If having sampled many of the cafés in the McGill hub, you still find yourself unable to enjoy a decent coffee while rocking your academic groove, you might consider paying a visit to Café Névé. Situated on the corner of Rachel and De Bullion, the café is directly across the street from the wildly popular Romado’s. Having opened only a month ago, Café Névé already seems to have garnered a contented hipster following. The ambiance is everything an independent coffee shop should be: comfy, cozy, cheerful. Panels of robin egg’s blue juxtapose the rather industrial workspace, and the barista shoots a friendly smile to every customer. Luke, the owner and founder of Café Névé, described the space as “shabby chic” – a cute description that nonetheless left me scratching my head a bit.
Luke is an affable fellow who seems to have adopted the Montreal 20-something male uniform (skinny jeans, fitted T-shirt, and carefully tilted skull cap) but nevertheless harbours few of the pretensions that one would expect a trained chef to be afflicted with. A Melbourne native who has been a chef for the last 10 years, Luke began this single-man endeavour riding his bike around Montreal and actively seeking a space to house his little culinary haven. After stumbling upon what used to be J. R. Bike and finding an investor to work with, Café Névé was born.
I asked Luke why he chose Montreal as a destination to open a coffee joint. After expressing his love of Montreal’s bilingual culture, as well of its host of good food and wine, he noted that the North American east coast had few genuine coffee houses. He wanted to challenge the cliché that good coffee houses were exclusive artifacts of the West Coast. Moreover, as Luke emphasized, his café is also very much a restaurant. Although I busied myself with a jumbo chocolate-chip cookie (chocolatey, indeed) and a latté (definitely one of the best that I have had in Montreal), Café Névé’s food menu offers what appeared to be a tasty sampling of breakfast and lunch plates. Among these were eggs benedict, English muffin sandwiches, and wraps of various sorts – simple, hearty foods that were all the more appealing because they were being freshly prepared in front of the customers. An additional bonus is that many of these breakfast foods continue to be served into the afternoon; Luke correctly anticipated that the younger population who would frequent Café Névé tends to rise later than most.

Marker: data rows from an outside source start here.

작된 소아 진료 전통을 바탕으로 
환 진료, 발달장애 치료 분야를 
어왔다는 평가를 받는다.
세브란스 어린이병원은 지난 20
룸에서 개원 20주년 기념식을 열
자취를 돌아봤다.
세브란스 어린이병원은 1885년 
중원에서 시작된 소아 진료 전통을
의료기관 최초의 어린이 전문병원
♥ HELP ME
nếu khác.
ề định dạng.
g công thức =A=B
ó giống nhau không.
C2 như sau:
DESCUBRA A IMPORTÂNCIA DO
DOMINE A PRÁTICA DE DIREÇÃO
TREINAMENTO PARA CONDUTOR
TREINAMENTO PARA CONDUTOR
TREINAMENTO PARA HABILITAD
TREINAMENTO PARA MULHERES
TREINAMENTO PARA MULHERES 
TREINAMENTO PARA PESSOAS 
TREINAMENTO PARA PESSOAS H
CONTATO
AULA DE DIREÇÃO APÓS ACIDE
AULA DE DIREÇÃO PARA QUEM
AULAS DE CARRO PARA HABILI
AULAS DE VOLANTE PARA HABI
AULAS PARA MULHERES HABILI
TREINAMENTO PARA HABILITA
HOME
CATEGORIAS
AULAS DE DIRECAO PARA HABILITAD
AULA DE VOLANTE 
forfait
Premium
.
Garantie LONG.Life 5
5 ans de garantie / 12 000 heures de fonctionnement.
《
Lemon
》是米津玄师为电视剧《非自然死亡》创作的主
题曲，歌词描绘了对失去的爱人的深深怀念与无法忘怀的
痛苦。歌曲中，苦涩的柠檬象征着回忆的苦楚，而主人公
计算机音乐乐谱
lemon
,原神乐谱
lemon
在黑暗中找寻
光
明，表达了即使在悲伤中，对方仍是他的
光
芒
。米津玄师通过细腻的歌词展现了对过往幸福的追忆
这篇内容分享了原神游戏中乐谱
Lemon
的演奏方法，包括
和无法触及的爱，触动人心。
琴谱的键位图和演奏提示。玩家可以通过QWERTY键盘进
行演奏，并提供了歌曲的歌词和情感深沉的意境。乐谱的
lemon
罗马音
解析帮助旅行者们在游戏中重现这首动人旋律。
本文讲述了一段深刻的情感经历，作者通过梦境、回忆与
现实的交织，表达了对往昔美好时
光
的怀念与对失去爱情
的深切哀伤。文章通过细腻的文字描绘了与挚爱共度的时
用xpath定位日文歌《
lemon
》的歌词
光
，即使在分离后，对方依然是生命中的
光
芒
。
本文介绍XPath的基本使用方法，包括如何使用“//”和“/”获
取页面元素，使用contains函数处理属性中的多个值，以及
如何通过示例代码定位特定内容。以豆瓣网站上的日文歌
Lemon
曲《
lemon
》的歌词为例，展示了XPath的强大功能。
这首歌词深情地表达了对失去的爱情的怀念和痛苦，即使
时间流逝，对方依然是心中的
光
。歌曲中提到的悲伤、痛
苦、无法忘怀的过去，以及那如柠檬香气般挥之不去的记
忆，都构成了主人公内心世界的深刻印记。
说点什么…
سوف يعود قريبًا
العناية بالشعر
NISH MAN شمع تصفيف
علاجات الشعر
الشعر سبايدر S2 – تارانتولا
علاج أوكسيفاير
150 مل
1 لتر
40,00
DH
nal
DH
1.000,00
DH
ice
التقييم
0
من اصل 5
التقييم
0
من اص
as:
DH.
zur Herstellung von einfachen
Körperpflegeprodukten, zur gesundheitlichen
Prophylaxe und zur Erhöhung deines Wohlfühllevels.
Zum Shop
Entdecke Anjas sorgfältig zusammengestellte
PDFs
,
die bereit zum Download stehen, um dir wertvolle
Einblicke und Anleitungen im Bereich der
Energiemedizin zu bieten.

When I mentioned to Luke that many McGill students choose to study at cafés, he grimaced a little. While he assured me that he appreciates the business of his entire clientele, and that – for the time being – he will maintain the café’s wireless Internet access, he appeared somewhat uncomfortable with the idea that Café Névé would be monopolized by university students armed with their Apple merchandise. “Many cafes in Montreal look like a MacBook commercial,” Luke noted. Rather, he seemed to be more invested in the idea of his café as a space where creative people congregate to interact, argue, and enjoy quality coffee – not simply a space where students hog tables and quietly contemplate their Foucault reading for hours on end. Excitingly enough, Montreal’s bands also pay Café Névé the occasional visit: “Arcade Fire drops by all the time,” Luke nonchalantly added. So, if you are in the neighbourhood, then certainly consider testing Café Névé, if not for a study pow-wow with your buddies, then for the coffee and food. Who knows? – you might just bump into Win Butler.